> [EXCERPTED PASSAGE]

━━━━

# Project 4 UARTs

4002

## Introduction

This Project introduces Universal Asynchronous Receive/Transmit (UART) ports and protocols, and uses one of ZYNQ’s UART ports to transfer data between the Blackboard and a PC.

UART ports were among the first data ports ever used in computer systems, and they haven’t changed much in more than 50 years. They are simple and efficient, and widely available and inexpensive, but they are also relatively low performance. From the 1970’s until the early 2000’s, they were built in to virtually every computer system, and they were used for connecting external devices like mice, keyboards, modems, scanners, printers, and many other after-market devices. They were also widely used inside the computer to connect time-of-day clocks, temperature sensors, small displays, and other devices to the CPU. In the last 20 years, they have been superseded by USB (or wireless) ports for inter-device communications, and by I2C or SPI ports for on-board communications. Nevertheless, because they are simple and low cost, many devices still support them, and many systems still include them. The Blackboard uses one UART port to move data between the Bluetooth/WIFI ESP32 radio and the ZYNQ chip, and a second UART port to move data between the ZYNQ and a USB-connected PC (using “UART over USB”).

━━━━

> [GIVEN ENTRIES]
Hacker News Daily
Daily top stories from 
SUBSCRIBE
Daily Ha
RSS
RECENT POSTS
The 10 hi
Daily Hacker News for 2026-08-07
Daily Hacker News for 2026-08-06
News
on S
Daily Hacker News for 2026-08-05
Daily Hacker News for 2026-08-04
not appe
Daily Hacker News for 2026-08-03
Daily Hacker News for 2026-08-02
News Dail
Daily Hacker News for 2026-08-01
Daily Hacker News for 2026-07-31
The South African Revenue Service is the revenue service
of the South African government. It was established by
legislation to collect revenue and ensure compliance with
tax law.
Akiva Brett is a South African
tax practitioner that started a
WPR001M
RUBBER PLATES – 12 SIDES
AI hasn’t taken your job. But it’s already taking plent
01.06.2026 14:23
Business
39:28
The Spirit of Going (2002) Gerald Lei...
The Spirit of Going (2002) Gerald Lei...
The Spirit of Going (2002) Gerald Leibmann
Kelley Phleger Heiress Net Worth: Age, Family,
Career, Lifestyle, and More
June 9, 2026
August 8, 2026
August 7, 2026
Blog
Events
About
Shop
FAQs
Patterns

━━━━

List the external devices that the UART project introduction names as having been connected to computers through UART ports.

> [RESPONSE] Mice, keyboards, modems, scanners, and printers.